When the suspension or reduction of contributions is lifted, employees may be required to make good on past contributions that were not paid.
JOHANNESBURG – To address the impact of Covid-19 and the nationwide lockdown on financially distressed employers and employees, the Financial Sector Conduct Authority (FSCA) issued Communication 11 of 2020, highlighting section 13A of the Pension Funds Act 24 of 1956 (PF Act) which regulates the payment of contributions and certain benefits to pension funds.
It requires the employer of a member to a pension fund, in line with the rules of the fund, to pay the pension fund in full any contribution which is deducted from the member’s remuneration (ie member contribution) and/or any contribution for which the employer is liable (ie employer contribution).
In terms of section 13A(3) of the PF Act, the full contributions that are payable to a fund in terms of its rules must be paid by no later than seven days after the end of the month for which such contributions are due and payable.
Due to practical considerations, however, most funds have rules (which are permissible in terms of section 13A(4) of the PF Act) that allow for the relaxation of section 13A(3) of the PF Act by making provision for instances where there is a break in service, employees take certain types of paid or unpaid leave, there is a postponement of contribution payments or a reduction of pensionable service.
Key points highlighted in the Communication are that:
– a rule that allows for the relaxation of the section can be relied on by an employer who may make a formal request to the board of a fund for the suspension or reduction of contributions due to financial strain caused by the Covid-19 pandemic. The board of the fund will have to consider such a request pursuant to the relevant rules and the circumstances of the employer. Funds must relay the decision made relating to the request to the affected members within 30 days of receipt of such request;
funds that currently do not have rules that make provision for the relaxation of contribution payments should urgently submit relevant rule amendments to the FSCA pursuant to engagements with employers to that effect. Only rule amendments relating to section 13A of the PF Act should be submitted to the FSCA as a matter of urgency. No other rule amendment should form part of the urgent submission;
for purposes of efficiently registering the rule amendment, the effective date of the agreement between a fund and an employer should be specified. Currently, the FSCA will only be able to provide an unstamped letter relating to the rule amendment and will only be able to provide a stamped version once business is back to normal; and
funds must maintain a record of affected members of the fund. The FSCA can request the record from funds and the funds must produce them upon request.

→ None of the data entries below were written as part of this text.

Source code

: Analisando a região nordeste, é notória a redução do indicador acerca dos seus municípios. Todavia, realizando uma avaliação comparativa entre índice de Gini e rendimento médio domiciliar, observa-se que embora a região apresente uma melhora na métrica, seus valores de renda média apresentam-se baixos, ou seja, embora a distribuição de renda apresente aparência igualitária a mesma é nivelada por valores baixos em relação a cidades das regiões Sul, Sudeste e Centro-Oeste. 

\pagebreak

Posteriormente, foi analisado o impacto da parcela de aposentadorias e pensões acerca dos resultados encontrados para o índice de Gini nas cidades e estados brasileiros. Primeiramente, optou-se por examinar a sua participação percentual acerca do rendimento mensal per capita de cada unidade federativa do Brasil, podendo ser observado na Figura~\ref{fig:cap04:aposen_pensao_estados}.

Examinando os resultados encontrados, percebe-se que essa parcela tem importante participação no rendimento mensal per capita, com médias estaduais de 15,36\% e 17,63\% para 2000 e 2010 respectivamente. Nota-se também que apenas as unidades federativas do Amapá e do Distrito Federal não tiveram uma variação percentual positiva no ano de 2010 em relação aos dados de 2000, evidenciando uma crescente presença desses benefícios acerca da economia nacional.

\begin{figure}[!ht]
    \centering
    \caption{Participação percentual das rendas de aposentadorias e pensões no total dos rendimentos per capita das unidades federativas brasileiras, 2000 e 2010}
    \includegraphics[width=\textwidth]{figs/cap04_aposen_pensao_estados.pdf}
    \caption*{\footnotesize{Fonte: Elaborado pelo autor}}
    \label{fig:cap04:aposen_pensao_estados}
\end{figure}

Generally, contributions to pension funds, provident funds or retirement annuity funds (retirement funds) are fully deductible by individuals (eg employees) but limited to the lesser of (i) R350 000; (ii) 27.5 percent of the higher of the individual’s normal remuneration or taxable income; or (iii) the individual’s normal taxable income without taxable capital gain.
Contributions to these retirement funds by an employer for the benefit of any employee or former employee in terms of the rules of the relevant fund are fully deductible, albeit that most approved rules limited the amount that may be contributed by an employer to retirement funds on behalf of employees. However, in certain circumstances contributions by an employer to a retirement fund for the benefit of employees may trigger a taxable fringe benefit liability.
Importantly, the deductible contributions made by an employee to a retirement fund may be taken into account in calculating the employees’ tax (PAYE) to be withheld. This is unchanged for the employer.
Any suspension or reduction of contributions due to financial strain caused by the Covid-19 pandemic would, however, mean that the deductions available to employees for contributions to retirement funds will no longer be available, resulting in increased taxable income (remuneration), and therefore more PAYE for the period of the suspension.
In other words, while the employees will derive a cash flow benefit from not having to make contributions to the retirement fund, their PAYE deductions will increase. However, there will still be a significant cash flow advantage for the employees in not having to make any contributions during the period of suspension.
When the suspension or reduction of contributions is lifted, employees may be required to make good on past contributions that were not paid. Provided this does not result in contributions by the employees exceeding the limits mentioned above, they will still be entitled to the relevant income tax deductions, and such contributions may be taken into account by employers in the determination of the employee’s remuneration for PAYE purposes.
Kirsten Eiser, Joon Chong, Des Kruger and Shane Johnson are attorneys at Webber Wentzel.